§ Exercise goal: Your answer must repeat all of the entries word for word, without any images.

§ Supplied data:
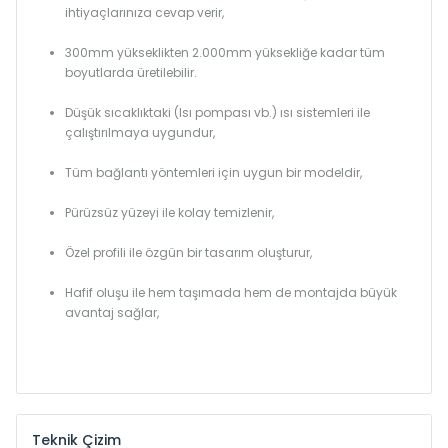
ihtiyaçlarınıza cevap verir,
300mm yükseklikten 2.000mm yüksekliğe kadar tüm
boyutlarda üretilebilir.
Düşük sıcaklıktaki (Isı pompası vb.) ısı sistemleri ile
çalıştırılmaya uygundur,
Tüm bağlantı yöntemleri için uygun bir modeldir,
Pürüzsüz yüzeyi ile kolay temizlenir,
Özel profili ile özgün bir tasarım oluşturur,
Hafif oluşu ile hem taşımada hem de montajda büyük
avantaj sağlar,
Teknik Çizim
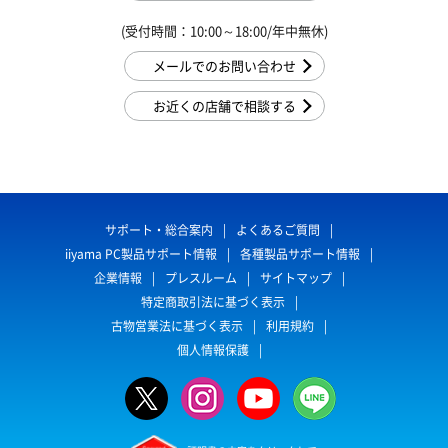
(受付時間：10:00～18:00/年中無休)
メールでのお問い合わせ
お近くの店舗で相談する
サポート・総合案内
よくあるご質問
iiyama PC製品サポート情報
各種製品サポート情報
企業情報
プレスルーム
サイトマップ
特定商取引法に基づく表示
古物営業法に基づく表示
利用規約
個人情報保護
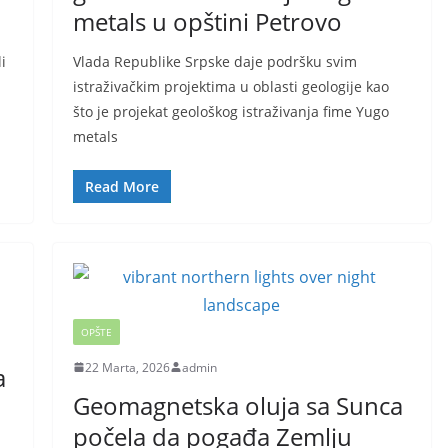
metals u opštini Petrovo
i
Vlada Republike Srpske daje podršku svim
istraživačkim projektima u oblasti geologije kao
što je projekat geološkog istraživanja fime Yugo
metals
Read More
OPŠTE
22 Marta, 2026
admin
a
Geomagnetska oluja sa Sunca
počela da pogađa Zemlju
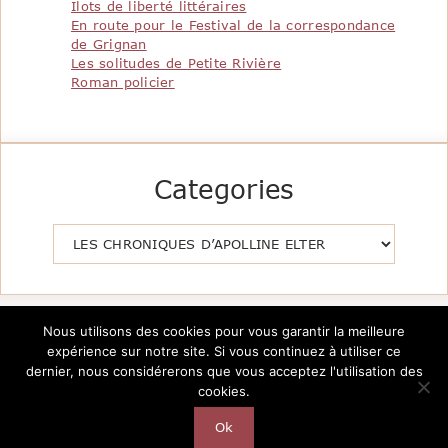
Ilots de liberté littéraires
En route pour le Festival de la correspondance
de Grignan
Les solitudes de Petite Rivière
Roman policier
Categories
Catégories
Nous utilisons des cookies pour vous garantir la meilleure
expérience sur notre site. Si vous continuez à utiliser ce
dernier, nous considérerons que vous acceptez l'utilisation des
cookies.
Copyright @2026 Le Pavillon de la Littérature -
Création
AutarTICa
Ok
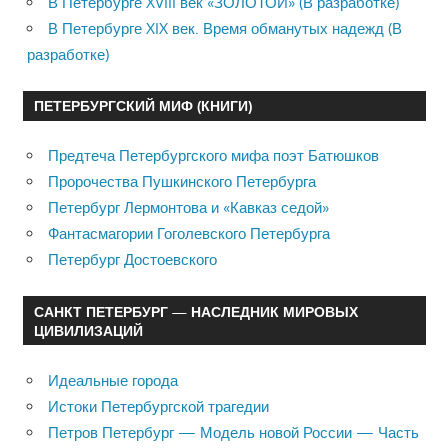
В Петербурге XVIII век «ЗОЛОТОЙ» (В разработке)
В Петербурге XIX век. Время обманутых надежд (В
разработке)
ПЕТЕРБУРГСКИЙ МИФ (КНИГИ)
Предтеча Петербургского мифа поэт Батюшков
Пророчества Пушкинского Петербурга
Петербург Лермонтова и «Кавказ седой»
Фантасмагории Гоголевского Петербурга
Петербург Достоевского
САНКТ ПЕТЕРБУРГ — НАСЛЕДНИК МИРОВЫХ
ЦИВИЛИЗАЦИЙ
Идеальные города
Истоки Петербургской трагедии
Петров Петербург — Модель новой России — Часть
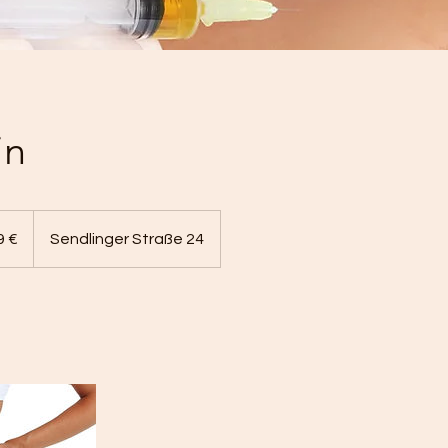
in
9 €
Sendlinger Straße 24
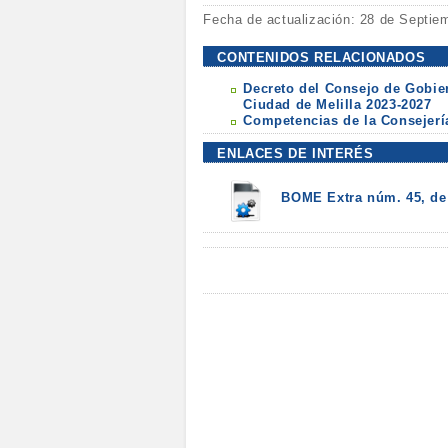
Fecha de actualización: 28 de Septie
CONTENIDOS RELACIONADOS
Decreto del Consejo de Gobier
Ciudad de Melilla 2023-2027
Competencias de la Consejer
ENLACES DE INTERÉS
BOME Extra núm. 45, de 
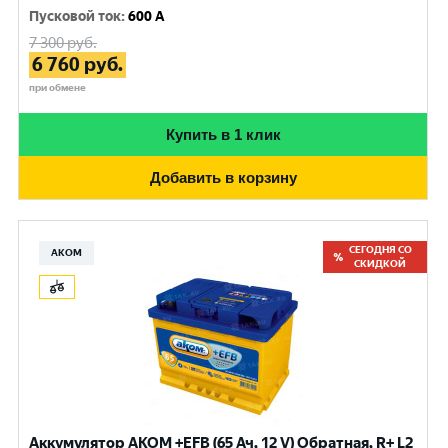
Пусковой ток
:
600 A
7 300
руб.
6 760
руб.
при обмене
Купить в 1 клик
Добавить в корзину
СЕГОДНЯ СО
АКОМ
СКИДКОЙ
Аккумулятор AKOM +EFB (65 Ач, 12 V) Обратная, R+ L2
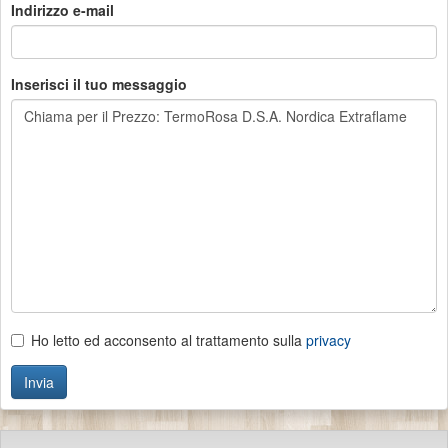
Indirizzo e-mail
Inserisci il tuo messaggio
Ho letto ed acconsento al trattamento sulla
privacy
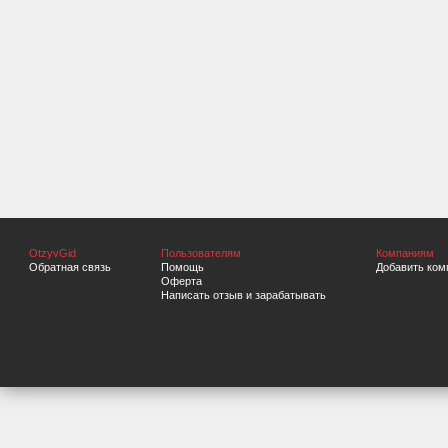
OtzyvGid
Пользователям
Компаниям
Обратная связь
Помощь
Добавить ком
Оферта
Написать отзыв и зарабатывать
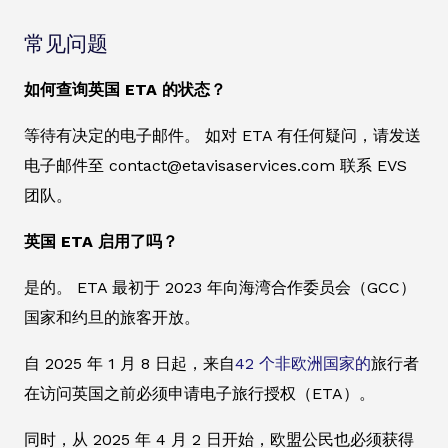
常见问题
如何查询英国 ETA 的状态？
等待有决定的电子邮件。 如对 ETA 有任何疑问，请发送
电子邮件至 contact@etavisaservices.com 联系 EVS
团队。
英国 ETA 启用了吗？
是的。 ETA 最初于 2023 年向海湾合作委员会（GCC）
国家和约旦的旅客开放。
自 2025 年 1 月 8 日起，来自
42 个非欧洲国家的
旅行者
在访问英国之前必须申请电子旅行授权（ETA）。
同时，从 2025 年 4 月 2 日开始，欧盟公民也必须获得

§ Output for this task:
ihtiyaçlarınıza cevap verir,
300mm yükseklikten 2.000mm yüksekliğe kadar tüm
boyutlarda üretilebilir.
Düşük sıcaklıktaki (Isı pompası vb.) ısı sistemleri ile
çalıştırılmaya uygundur,
Tüm bağlantı yöntemleri için uygun bir modeldir,
Pürüzsüz yüzeyi ile kolay temizlenir,
Özel profili ile özgün bir tasarım oluşturur,
Hafif oluşu ile hem taşımada hem de montajda büyük
avantaj sağlar,
Teknik Çizim
(受付時間：10:00～18:00/年中無休)
メールでのお問い合わせ
お近くの店舗で相談する
サポート・総合案内
よくあるご質問
iiyama PC製品サポート情報
各種製品サポート情報
企業情報
プレスルーム
サイトマップ
特定商取引法に基づく表示
古物営業法に基づく表示
利用規約
個人情報保護
metals u opštini Petrovo
i
Vlada Republike Srpske daje podršku svim
istraživačkim projektima u oblasti geologije kao
što je projekat geološkog istraživanja fime Yugo
metals
Read More
OPŠTE
22 Marta, 2026
admin
a
Geomagnetska oluja sa Sunca
počela da pogađa Zemlju
Ilots de liberté littéraires
En route pour le Festival de la correspondance
de Grignan
Les solitudes de Petite Rivière
Roman policier
Categories
Catégories
Nous utilisons des cookies pour vous garantir la meilleure
expérience sur notre site. Si vous continuez à utiliser ce
dernier, nous considérerons que vous acceptez l'utilisation des
cookies.
Copyright @2026 Le Pavillon de la Littérature -
Création
AutarTICa
Ok
В Петербурге XVIII век «ЗОЛОТОЙ» (В разработке)
В Петербурге XIX век. Время обманутых надежд (В
разработке)
ПЕТЕРБУРГСКИЙ МИФ (КНИГИ)
Предтеча Петербургского мифа поэт Батюшков
Пророчества Пушкинского Петербурга
Петербург Лермонтова и «Кавказ седой»
Фантасмагории Гоголевского Петербурга
Петербург Достоевского
САНКТ ПЕТЕРБУРГ — НАСЛЕДНИК МИРОВЫХ
ЦИВИЛИЗАЦИЙ
Идеальные города
Истоки Петербургской трагедии
Петров Петербург — Модель новой России — Часть
in
9 €
Sendlinger Straße 24
Fecha de actualización: 28 de Septie
CONTENIDOS RELACIONADOS
Decreto del Consejo de Gobier
Ciudad de Melilla 2023-2027
Competencias de la Consejer
ENLACES DE INTERÉS
BOME Extra núm. 45, de 
Пусковой ток
:
600 A
7 300
руб.
6 760
руб.
при обмене
Купить в 1 клик
Добавить в корзину
СЕГОДНЯ СО
АКОМ
СКИДКОЙ
Аккумулятор AKOM +EFB (65 Ач, 12 V) Обратная, R+ L2
Indirizzo e-mail
Inserisci il tuo messaggio
Ho letto ed acconsento al trattamento sulla
privacy
OtzyvGid
Пользователям
Компаниям
Обратная связь
Помощь
Добавить ком
Оферта
Написать отзыв и зарабатывать
常见问题
如何查询英国 ETA 的状态？
等待有决定的电子邮件。 如对 ETA 有任何疑问，请发送
电子邮件至 contact@etavisaservices.com 联系 EVS
团队。
英国 ETA 启用了吗？
是的。 ETA 最初于 2023 年向海湾合作委员会（GCC）
国家和约旦的旅客开放。
自 2025 年 1 月 8 日起，来自
42 个非欧洲国家的
旅行者
在访问英国之前必须申请电子旅行授权（ETA）。
同时，从 2025 年 4 月 2 日开始，欧盟公民也必须获得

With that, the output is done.